À son crédit, Castlevania avait de grandes ambitions à commencer par sa guest de qualité Takeshi Obata (Death Note) au chara-designer.De plus,  plutôt que de cloner un jeu de baston 1v1 classique avec des personnages de la licence, Judgment fusionne plusieurs philosophies de jeu de combat, dans le but d’amener du neuf. Malheureusement, au final et après avoir mis le nez dedans, ce qu’il vous reste, c est un méli-mélo de gameplay terne, composé de morceaux disparates de divers jeux, liés par des attaques à la maniabilité tragique. La mauvaise exécution d’un gameplay pourtant à fort potentiel vous frustrera de votre tout premier combat, jusqu’au moment où vous jetterez l’éponge.

CASTLEVANIA JUDGEMENT 02

Les influences de Jugement sautent aux yeux, unir les combats basés sur les armes, en y amenant un style à la Power Stone.
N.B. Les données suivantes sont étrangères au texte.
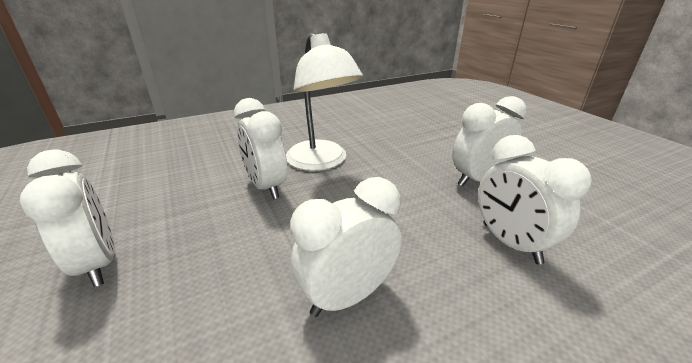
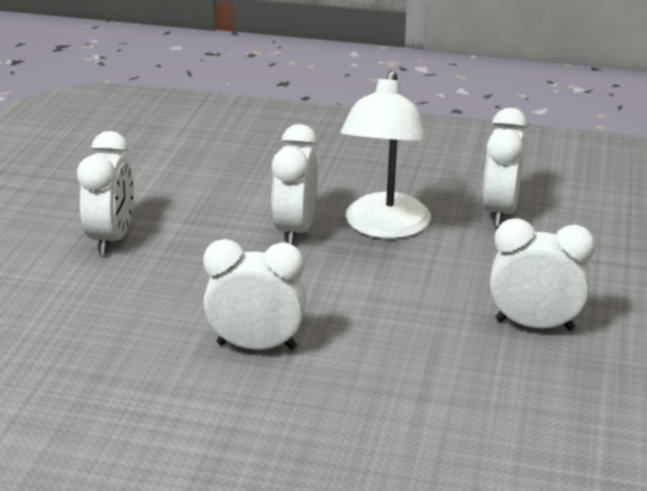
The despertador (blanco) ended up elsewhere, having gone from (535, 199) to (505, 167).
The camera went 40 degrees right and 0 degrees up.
Les menus et les taunts entre les personnages en début de combat font plaisir, mais parce qu’il abandonne l’idée d’amener toute volonté stratégique, ainsi qu’ une distribution équilibrée de personnages, Judgement n’est pas le jeu qu’il aurait pu être. Une fois que vous et votre adversaire êtes en place, vous êtes libre de vous promener dans les arènes 3D et de chercher des armes à distance cachés dans des boîtes. L’utilisation de couteaux à lancer avec le bouton A, de chauves-souris affamées, et d’autres éléments propres à la licence est amusant mais pas très utile. Un simple mouvement du stick analogique vous permet d’échapper facilement aux attaques à distance, qui de plus, ne causent pas de dégâts importants. Cela est donc particulièrement dommage si on considère que le mappage d’une attaque sur le bouton A aurait bien plus utile.

Castlevania judgement 01

Vos mouvements de Wii mote ne ressemblent pas vraiment à l’action à l’écran, et impliquent beaucoup de tremblements de la télécommande Wii. Quelle que soit la direction dans laquelle vous balancez votre manette, ou la vitesse à laquelle vous la balancez, le combo de votre personnage ne change jamais vraiment, il y a donc très peu de dynamisme dans les duels. Le tutoriel va même jusqu’à souligner qu’il n’y a qu’un seul ensemble d’attaques pour chaque personnage. Alternativement, vous pouvez brancher votre manette Gamecube ou Classic pour atténuer maladresses basées sur les gestes, mais là encore tout cela reste très approximatif. Peu importe le contrôleur que vous utilisez, vous serez toujours embarqué dans des bagarres bien fades. La seule variété provient du fait d’appuyer sur le bouton A ou B pour modifier votre combo standard, infligeant plus de dégâts au détriment de la vulnérabilité. Ce choix risque / récompense est le seul aspect technique du jeu. Autrement, les combats se résument à des combats d’un tour, où le meilleur personnage remporte le match. Le jeu ne prend pas le parti traditionnel de dresser des combattant équilibrés les uns contre les autres. Non au contraire, il instaure une réelle échelle de puissance pyramidale, et place à son sommet des personnages comme Alucard, Maria Renard ou Simon Belmont. Pendant ce temps, des personnages de troisième ordre comme Eric Lecarde, Cornell et le Golem sont extrêmement faibles et facilement éliminés.

Castlevania judgement 02

 

De nouveaux combattants sont à débloqués en terminant chacun des scénarios présentés, puisqu’ils sont tous plus faibles et plus lents les uns que les autres. Si vous décidez de jouer faire la campagne de tout le monde, vous vous retrouverez aux prises avec ces mauviettes sous-puissantes, qui perdent continuellement face à des ennemis supérieurs. C’est ennuyeux et si vous souhaitez débloquer la liste complète, il vous faudra effectuer plus de 12 achèvements de carrière. Pour aggraver les choses, la narration est carrément exaspérante. Rien ne fait plus mal, que de voir vos personnages préférés passer de chasseurs de vampires menaçants à une meute d’idiots tyranniques. Par exemple, l’obsession immature des seins gigantesques de certaines femmes du jeu déclenche pour Maria, un certain nombre de combats alimentés par la jalousie. Le malaise…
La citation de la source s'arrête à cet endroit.